Praticamente todos aqueles que têm ou tiveram um crédito à habitação em Portugal conhecem a euribor. Terão pelo menos uma vaga ideia de que é importante para definir quanto pagam de mensalidade no final de cada mês. A grande maioria dos créditos, em particular dos créditos à habitação (mas também às empresas) tem taxa de juro variável, indexada a alguma das taxas euribor (a euribor a 6 e a 3 meses são as mais populares). O que se paga no final de cada mês depende do valor desse indexante somado de um spread e da maturidade ou prazo  que determina a velocidade a que se terá de devolver o dinheiro emprestado.

Dito isto, que conversa é essa de “O dia em que o banco lhe começou a pagar juros pelo empréstimo que lhe concedeu“? Trata-se de uma afirmação provocatória para chamar a atenção para o nível historicamente muito baixo ou mesmo negativo a que estão a ser fixadas as taxas euribor no mercado (pelos bancos que determinam o seu valor). Esta semana, pela primeira vez na história, a euribor a 1 mês passou a ser negativa, por exemplo (-0,005% a 20 de janeiro). Negativa? Sim, quem eventualmente tivesse um crédito indexado à euribor a um mês, se tivesse um spread zero, uma moratória no pagamento do capital emprestado e não existisse no contrato nenhuma cláusula travão que impeça “cobrar” valores negativos, teria começado a receber dinheiro do banco em vez de o pagar. Recorde-se que, como já aqui dissemos em artigo anterior, já há bancos a “pagar” juros nominais negativos em alguns países da Zona Euro, pelo que tudo bate certo, a normalidade histórica parece está longe de regressar.

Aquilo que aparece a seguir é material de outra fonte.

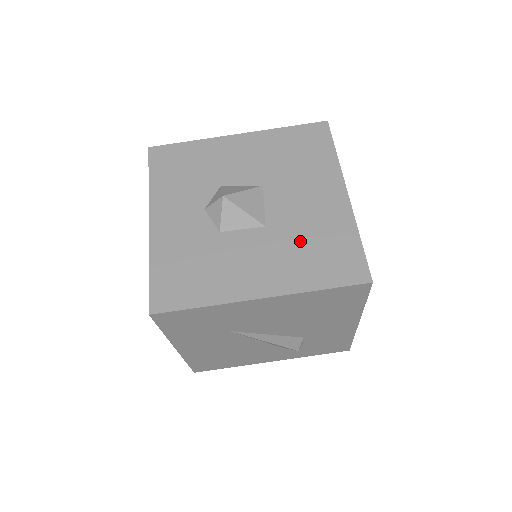
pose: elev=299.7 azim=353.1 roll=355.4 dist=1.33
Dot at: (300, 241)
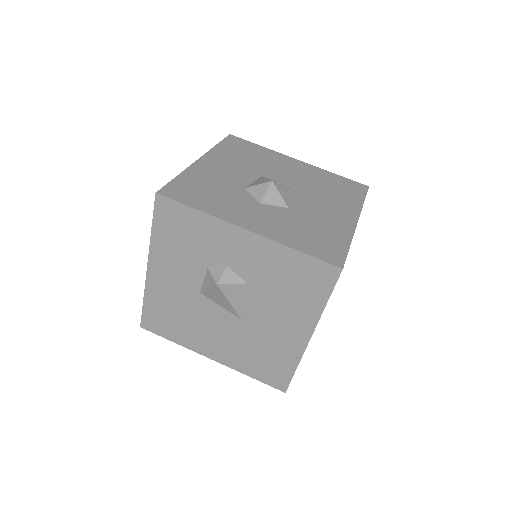
Dot at: (323, 189)
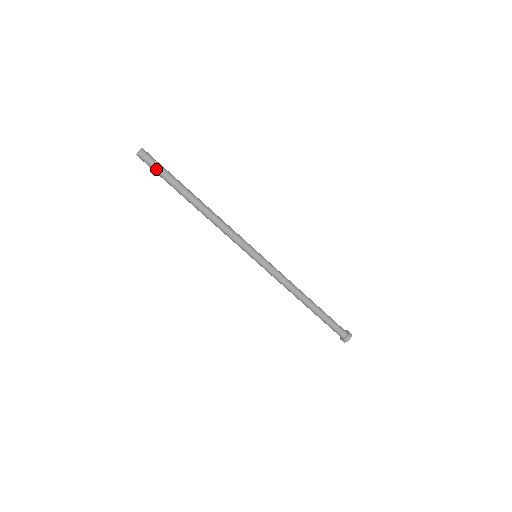
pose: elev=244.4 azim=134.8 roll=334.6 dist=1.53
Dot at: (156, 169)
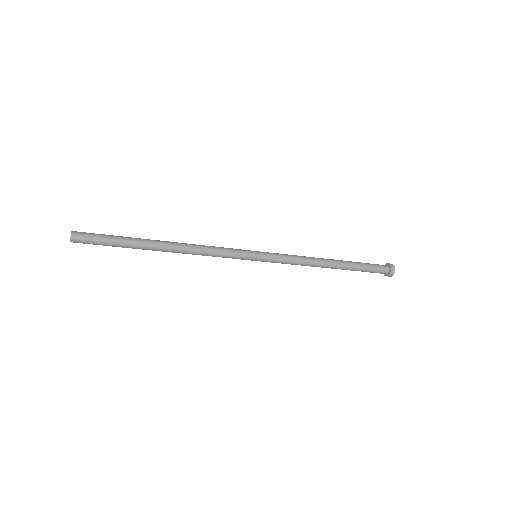
Dot at: occluded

 Os valores negativos ainda não chegaram às taxas euribor mais usadas mas não andam longe. Em particular na euribor a 3 meses o valor a 20 de janeiro de 2015 andava pelos 0,055% e a seis meses pelos 0,142%. Não é impossível que passem a valores negativos como se vê. As justificações são complexas e as consequências a médio prazo não são seguras, em boa medida navega-se por mares desconhecidos no mundo das finanças internacionais. Parece-nos difícil imaginar que haja sustentabilidade no sector financeiro (ou na economia) com a manutenção de um cenário de retorno negativo, deflação, dívidas elevadas entre particulares, empresas e estados, manutenção ou reforço da desigualdade na distribuição dos rendimentos, tudo isto no meio daquilo que é já uma guerra cambial entre zonas monetárias.

Da perspetiva dos que conseguirem manter o emprego e o rendimento mensal, para já, são boas notícias, folgam as costas, mas os motivos para grandes celebrações podem ser exagerados. O futuro da economia mundial continua muito incerto e o potencial para catástrofe elevado. Hoje, por exemplo, o FMI vai, mais uma vez, dizendo que as perspetivas de crescimento mundial que haviam enunciado há três meses para os próximos anos foram de novo revistas em baixa. E andamos nisto.